— TASK INPUTS —
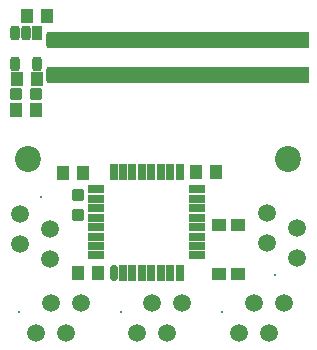
<source format=gts>
G04*
G04 #@! TF.GenerationSoftware,Altium Limited,Altium Designer,19.1.8 (144)*
G04*
G04 Layer_Color=8388736*
%FSLAX43Y43*%
%MOMM*%
G71*
G01*
G75*
%ADD13R,22.300X1.400*%
%ADD14R,1.400X0.700*%
%ADD15R,0.700X1.400*%
%ADD16O,0.700X1.400*%
G04:AMPARAMS|DCode=17|XSize=2mm|YSize=1.35mm|CornerRadius=0.244mm|HoleSize=0mm|Usage=FLASHONLY|Rotation=0.000|XOffset=0mm|YOffset=0mm|HoleType=Round|Shape=RoundedRectangle|*
%AMROUNDEDRECTD17*
21,1,2.000,0.863,0,0,0.0*
21,1,1.513,1.350,0,0,0.0*
1,1,0.488,0.756,-0.431*
1,1,0.488,-0.756,-0.431*
1,1,0.488,-0.756,0.431*
1,1,0.488,0.756,0.431*
%
%ADD17ROUNDEDRECTD17*%
%ADD18R,1.200X1.100*%
G04:AMPARAMS|DCode=19|XSize=1.2mm|YSize=1.1mm|CornerRadius=0.213mm|HoleSize=0mm|Usage=FLASHONLY|Rotation=270.000|XOffset=0mm|YOffset=0mm|HoleType=Round|Shape=RoundedRectangle|*
%AMROUNDEDRECTD19*
21,1,1.200,0.675,0,0,270.0*
21,1,0.775,1.100,0,0,270.0*
1,1,0.425,-0.338,-0.388*
1,1,0.425,-0.338,0.388*
1,1,0.425,0.338,0.388*
1,1,0.425,0.338,-0.388*
%
%ADD19ROUNDEDRECTD19*%
G04:AMPARAMS|DCode=20|XSize=1mm|YSize=1mm|CornerRadius=0.2mm|HoleSize=0mm|Usage=FLASHONLY|Rotation=90.000|XOffset=0mm|YOffset=0mm|HoleType=Round|Shape=RoundedRectangle|*
%AMROUNDEDRECTD20*
21,1,1.000,0.600,0,0,90.0*
21,1,0.600,1.000,0,0,90.0*
1,1,0.400,0.300,0.300*
1,1,0.400,0.300,-0.300*
1,1,0.400,-0.300,-0.300*
1,1,0.400,-0.300,0.300*
%
%ADD20ROUNDEDRECTD20*%
G04:AMPARAMS|DCode=21|XSize=1.2mm|YSize=0.86mm|CornerRadius=0.265mm|HoleSize=0mm|Usage=FLASHONLY|Rotation=270.000|XOffset=0mm|YOffset=0mm|HoleType=Round|Shape=RoundedRectangle|*
%AMROUNDEDRECTD21*
21,1,1.200,0.330,0,0,270.0*
21,1,0.670,0.860,0,0,270.0*
1,1,0.530,-0.165,-0.335*
1,1,0.530,-0.165,0.335*
1,1,0.530,0.165,0.335*
1,1,0.530,0.165,-0.335*
%
%ADD21ROUNDEDRECTD21*%
%ADD22R,0.860X1.200*%
G04:AMPARAMS|DCode=23|XSize=1mm|YSize=1mm|CornerRadius=0.2mm|HoleSize=0mm|Usage=FLASHONLY|Rotation=180.000|XOffset=0mm|YOffset=0mm|HoleType=Round|Shape=RoundedRectangle|*
%AMROUNDEDRECTD23*
21,1,1.000,0.600,0,0,180.0*
21,1,0.600,1.000,0,0,180.0*
1,1,0.400,-0.300,0.300*
1,1,0.400,0.300,0.300*
1,1,0.400,0.300,-0.300*
1,1,0.400,-0.300,-0.300*
%
%ADD23ROUNDEDRECTD23*%
%ADD24C,0.200*%
%ADD25C,1.500*%
%ADD26C,2.200*%
D13*
X14650Y23100D02*
D03*
Y26100D02*
D03*
D14*
X7750Y7850D02*
D03*
Y8650D02*
D03*
Y9450D02*
D03*
Y10250D02*
D03*
Y11050D02*
D03*
Y11850D02*
D03*
Y12650D02*
D03*
Y13450D02*
D03*
X16250D02*
D03*
Y12650D02*
D03*
Y11850D02*
D03*
Y11050D02*
D03*
Y10250D02*
D03*
Y9450D02*
D03*
Y8650D02*
D03*
Y7850D02*
D03*
D15*
X9200Y14900D02*
D03*
X10000D02*
D03*
X10800D02*
D03*
X11600D02*
D03*
X12400D02*
D03*
X13200D02*
D03*
X14000D02*
D03*
X14800D02*
D03*
Y6400D02*
D03*
X14000D02*
D03*
X13200D02*
D03*
X12400D02*
D03*
X11600D02*
D03*
X10800D02*
D03*
X10000D02*
D03*
D16*
X9200D02*
D03*
D17*
X23400Y23100D02*
D03*
Y26100D02*
D03*
X17100Y23100D02*
D03*
Y26100D02*
D03*
X15000Y23100D02*
D03*
Y26100D02*
D03*
X8700Y23100D02*
D03*
Y26100D02*
D03*
X6600Y23100D02*
D03*
Y26100D02*
D03*
X19200Y26100D02*
D03*
Y23100D02*
D03*
X21300Y26100D02*
D03*
Y23100D02*
D03*
X10800D02*
D03*
Y26100D02*
D03*
X12900Y23100D02*
D03*
Y26100D02*
D03*
X4500Y23100D02*
D03*
Y26100D02*
D03*
D18*
X19700Y10400D02*
D03*
Y6300D02*
D03*
X18100Y10400D02*
D03*
Y6300D02*
D03*
D19*
X6150Y6400D02*
D03*
X7850D02*
D03*
X17850Y14900D02*
D03*
X16150D02*
D03*
X6650Y14800D02*
D03*
X4950D02*
D03*
X2750Y22800D02*
D03*
X1050D02*
D03*
X3550Y28100D02*
D03*
X1850D02*
D03*
X950Y20200D02*
D03*
X2650D02*
D03*
D20*
X6200Y12950D02*
D03*
Y11250D02*
D03*
D21*
X2750Y24070D02*
D03*
X850D02*
D03*
X1800Y26700D02*
D03*
X850D02*
D03*
D22*
X2750D02*
D03*
D23*
X950Y21500D02*
D03*
X2650D02*
D03*
D24*
X22900Y6200D02*
D03*
X3100Y12800D02*
D03*
X1200Y3100D02*
D03*
X9800D02*
D03*
X18400D02*
D03*
D25*
X22160Y11410D02*
D03*
X24700Y10140D02*
D03*
X22160Y8870D02*
D03*
X24700Y7600D02*
D03*
X3840Y7590D02*
D03*
X1300Y8860D02*
D03*
X3840Y10130D02*
D03*
X1300Y11400D02*
D03*
X6410Y3840D02*
D03*
X5140Y1300D02*
D03*
X3870Y3840D02*
D03*
X2600Y1300D02*
D03*
X15010Y3840D02*
D03*
X13740Y1300D02*
D03*
X12470Y3840D02*
D03*
X11200Y1300D02*
D03*
X23610Y3840D02*
D03*
X22340Y1300D02*
D03*
X21070Y3840D02*
D03*
X19800Y1300D02*
D03*
D26*
X2000Y16000D02*
D03*
X24000D02*
D03*
M02*

</source>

— EXERCISE DETAILS —
Although the records above include pictures, the copy must contain only their exact text.

— RESPONSE —
<source format=gts>
G04*
G04 #@! TF.GenerationSoftware,Altium Limited,Altium Designer,19.1.8 (144)*
G04*
G04 Layer_Color=8388736*
%FSLAX43Y43*%
%MOMM*%
G71*
G01*
G75*
%ADD13R,22.300X1.400*%
%ADD14R,1.400X0.700*%
%ADD15R,0.700X1.400*%
%ADD16O,0.700X1.400*%
G04:AMPARAMS|DCode=17|XSize=2mm|YSize=1.35mm|CornerRadius=0.244mm|HoleSize=0mm|Usage=FLASHONLY|Rotation=0.000|XOffset=0mm|YOffset=0mm|HoleType=Round|Shape=RoundedRectangle|*
%AMROUNDEDRECTD17*
21,1,2.000,0.863,0,0,0.0*
21,1,1.513,1.350,0,0,0.0*
1,1,0.488,0.756,-0.431*
1,1,0.488,-0.756,-0.431*
1,1,0.488,-0.756,0.431*
1,1,0.488,0.756,0.431*
%
%ADD17ROUNDEDRECTD17*%
%ADD18R,1.200X1.100*%
G04:AMPARAMS|DCode=19|XSize=1.2mm|YSize=1.1mm|CornerRadius=0.213mm|HoleSize=0mm|Usage=FLASHONLY|Rotation=270.000|XOffset=0mm|YOffset=0mm|HoleType=Round|Shape=RoundedRectangle|*
%AMROUNDEDRECTD19*
21,1,1.200,0.675,0,0,270.0*
21,1,0.775,1.100,0,0,270.0*
1,1,0.425,-0.338,-0.388*
1,1,0.425,-0.338,0.388*
1,1,0.425,0.338,0.388*
1,1,0.425,0.338,-0.388*
%
%ADD19ROUNDEDRECTD19*%
G04:AMPARAMS|DCode=20|XSize=1mm|YSize=1mm|CornerRadius=0.2mm|HoleSize=0mm|Usage=FLASHONLY|Rotation=90.000|XOffset=0mm|YOffset=0mm|HoleType=Round|Shape=RoundedRectangle|*
%AMROUNDEDRECTD20*
21,1,1.000,0.600,0,0,90.0*
21,1,0.600,1.000,0,0,90.0*
1,1,0.400,0.300,0.300*
1,1,0.400,0.300,-0.300*
1,1,0.400,-0.300,-0.300*
1,1,0.400,-0.300,0.300*
%
%ADD20ROUNDEDRECTD20*%
G04:AMPARAMS|DCode=21|XSize=1.2mm|YSize=0.86mm|CornerRadius=0.265mm|HoleSize=0mm|Usage=FLASHONLY|Rotation=270.000|XOffset=0mm|YOffset=0mm|HoleType=Round|Shape=RoundedRectangle|*
%AMROUNDEDRECTD21*
21,1,1.200,0.330,0,0,270.0*
21,1,0.670,0.860,0,0,270.0*
1,1,0.530,-0.165,-0.335*
1,1,0.530,-0.165,0.335*
1,1,0.530,0.165,0.335*
1,1,0.530,0.165,-0.335*
%
%ADD21ROUNDEDRECTD21*%
%ADD22R,0.860X1.200*%
G04:AMPARAMS|DCode=23|XSize=1mm|YSize=1mm|CornerRadius=0.2mm|HoleSize=0mm|Usage=FLASHONLY|Rotation=180.000|XOffset=0mm|YOffset=0mm|HoleType=Round|Shape=RoundedRectangle|*
%AMROUNDEDRECTD23*
21,1,1.000,0.600,0,0,180.0*
21,1,0.600,1.000,0,0,180.0*
1,1,0.400,-0.300,0.300*
1,1,0.400,0.300,0.300*
1,1,0.400,0.300,-0.300*
1,1,0.400,-0.300,-0.300*
%
%ADD23ROUNDEDRECTD23*%
%ADD24C,0.200*%
%ADD25C,1.500*%
%ADD26C,2.200*%
D13*
X14650Y23100D02*
D03*
Y26100D02*
D03*
D14*
X7750Y7850D02*
D03*
Y8650D02*
D03*
Y9450D02*
D03*
Y10250D02*
D03*
Y11050D02*
D03*
Y11850D02*
D03*
Y12650D02*
D03*
Y13450D02*
D03*
X16250D02*
D03*
Y12650D02*
D03*
Y11850D02*
D03*
Y11050D02*
D03*
Y10250D02*
D03*
Y9450D02*
D03*
Y8650D02*
D03*
Y7850D02*
D03*
D15*
X9200Y14900D02*
D03*
X10000D02*
D03*
X10800D02*
D03*
X11600D02*
D03*
X12400D02*
D03*
X13200D02*
D03*
X14000D02*
D03*
X14800D02*
D03*
Y6400D02*
D03*
X14000D02*
D03*
X13200D02*
D03*
X12400D02*
D03*
X11600D02*
D03*
X10800D02*
D03*
X10000D02*
D03*
D16*
X9200D02*
D03*
D17*
X23400Y23100D02*
D03*
Y26100D02*
D03*
X17100Y23100D02*
D03*
Y26100D02*
D03*
X15000Y23100D02*
D03*
Y26100D02*
D03*
X8700Y23100D02*
D03*
Y26100D02*
D03*
X6600Y23100D02*
D03*
Y26100D02*
D03*
X19200Y26100D02*
D03*
Y23100D02*
D03*
X21300Y26100D02*
D03*
Y23100D02*
D03*
X10800D02*
D03*
Y26100D02*
D03*
X12900Y23100D02*
D03*
Y26100D02*
D03*
X4500Y23100D02*
D03*
Y26100D02*
D03*
D18*
X19700Y10400D02*
D03*
Y6300D02*
D03*
X18100Y10400D02*
D03*
Y6300D02*
D03*
D19*
X6150Y6400D02*
D03*
X7850D02*
D03*
X17850Y14900D02*
D03*
X16150D02*
D03*
X6650Y14800D02*
D03*
X4950D02*
D03*
X2750Y22800D02*
D03*
X1050D02*
D03*
X3550Y28100D02*
D03*
X1850D02*
D03*
X950Y20200D02*
D03*
X2650D02*
D03*
D20*
X6200Y12950D02*
D03*
Y11250D02*
D03*
D21*
X2750Y24070D02*
D03*
X850D02*
D03*
X1800Y26700D02*
D03*
X850D02*
D03*
D22*
X2750D02*
D03*
D23*
X950Y21500D02*
D03*
X2650D02*
D03*
D24*
X22900Y6200D02*
D03*
X3100Y12800D02*
D03*
X1200Y3100D02*
D03*
X9800D02*
D03*
X18400D02*
D03*
D25*
X22160Y11410D02*
D03*
X24700Y10140D02*
D03*
X22160Y8870D02*
D03*
X24700Y7600D02*
D03*
X3840Y7590D02*
D03*
X1300Y8860D02*
D03*
X3840Y10130D02*
D03*
X1300Y11400D02*
D03*
X6410Y3840D02*
D03*
X5140Y1300D02*
D03*
X3870Y3840D02*
D03*
X2600Y1300D02*
D03*
X15010Y3840D02*
D03*
X13740Y1300D02*
D03*
X12470Y3840D02*
D03*
X11200Y1300D02*
D03*
X23610Y3840D02*
D03*
X22340Y1300D02*
D03*
X21070Y3840D02*
D03*
X19800Y1300D02*
D03*
D26*
X2000Y16000D02*
D03*
X24000D02*
D03*
M02*

</source>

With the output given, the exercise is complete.